In this report we provide some more details about the incidents of 30 November and 1 December 2015, as seen from the K-root environment. We also share some of the lessons we took away from this event.
On 30 November 2015, at around 07:00 UTC, K-root servers began receiving a massive flood of queries. This is illustrated in the diagram on the right (colours indicate K-root nodes or groups of nodes).
We noticed the following:
- Our monitoring tools were reporting uplink bandwidth overflows at many of our K-root sites
- Some K-root core sites were no longer reachable
- DNSMON confirmed that K-root was showing high rates of packet loss from most of the DNSMON vantage points. We noticed that some other root servers were also showing problems in DNSMON
- Our internal DNS traffic monitor (DSC) showed very high incoming packet rates on many of the K-root nodes, although the added load showed significant variation between locations
- Total received packet rates were close to 20x our normal baseline rates
Query flood characteristics
We observed that all the queries had the following characteristics:
- They were queries for the same single name
- They were requesting recursion
- They were coming from a large number of sources
Following our initial investigations of the packet characteristics, we employed different filter techniques. The filters were, after some tuning of parameters, effective in reducing the impact on our servers. After rollout of these filters, K-root DNS services recovered. The actual rollout of these filters took longer than necessary, due to the fact that not all required tools were available across all of our servers.
Similar event on 1 December 2015
On 1 December we observed what seemed to be a repetition of the event of 30 November. The traffic pattern was very similar, though using a different query name. During the second event, on 1 December, we were able to activate filters on our servers more quickly.

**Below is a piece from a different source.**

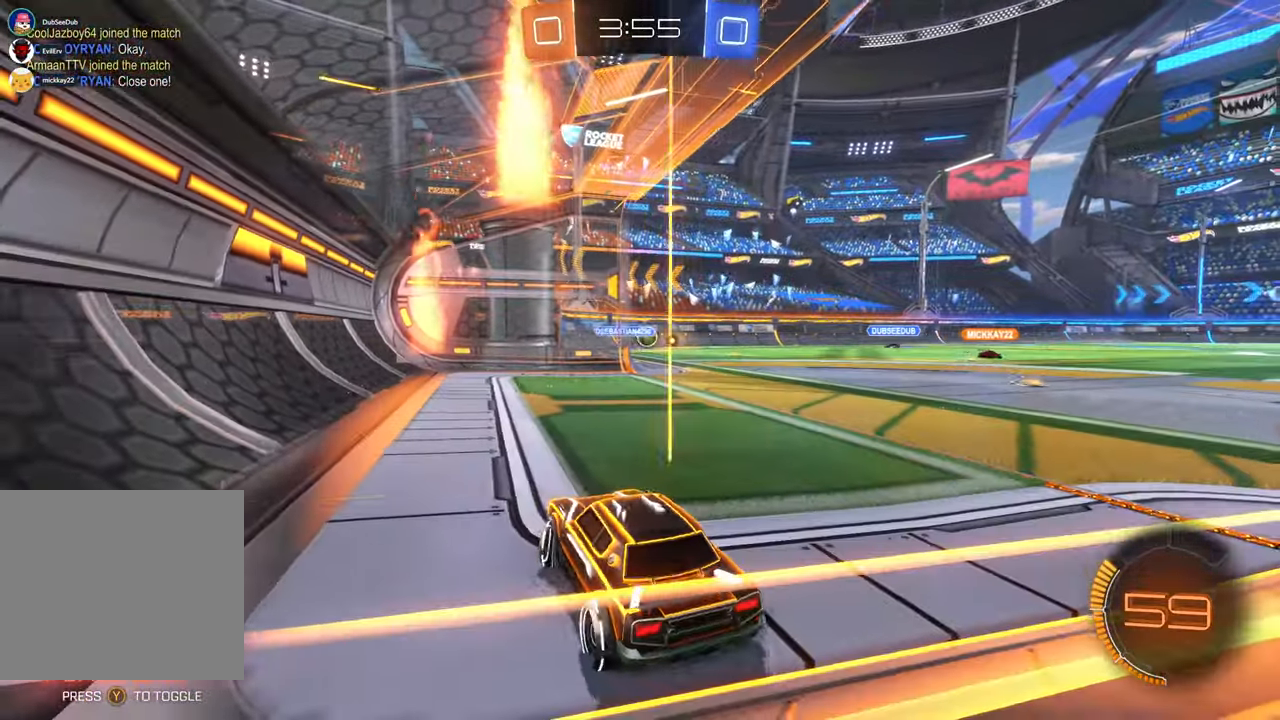
{"dt_ms": 1000, "buttons": [], "left_stick": "center", "right_stick": "center"}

The postmortem of this incident highlighted some important improvement points:
Planned hardware upgrades and replacements for some of our locations should be made a priority.
At the time of writing of this report, all previously planned replacements have been rolled out.
- Our operational setup should be improved to allow us to enable specific features of the software or the server operating system faster, e.g. specific filtering capabilities. We have since addressed this by ensuring that relevant software features are available on our servers by default, as well as being easily enabled from our configuration tools.
Hardware and connectivity limitations
Depending on the specific details of the traffic, hardware or network capabilities like available bandwidth may become an obvious limitation of our service capacity. We are continuously reevaluating our infrastructure to maintain sufficient headroom to absorb significant attacks. Where necessary, we improve and expand further.
Availability of captured data
There have been requests to share captured traffic from the event to allow further third party analysis. We have uploaded packet captures taken during the incident to the DNS data archive at DNS-OARC where it is available to researchers who agree to respect DNS-OARC's ethical and privacy standards.
We plan to present some more details about the event and our mitigation actions at the upcoming DNS-OARC meeting .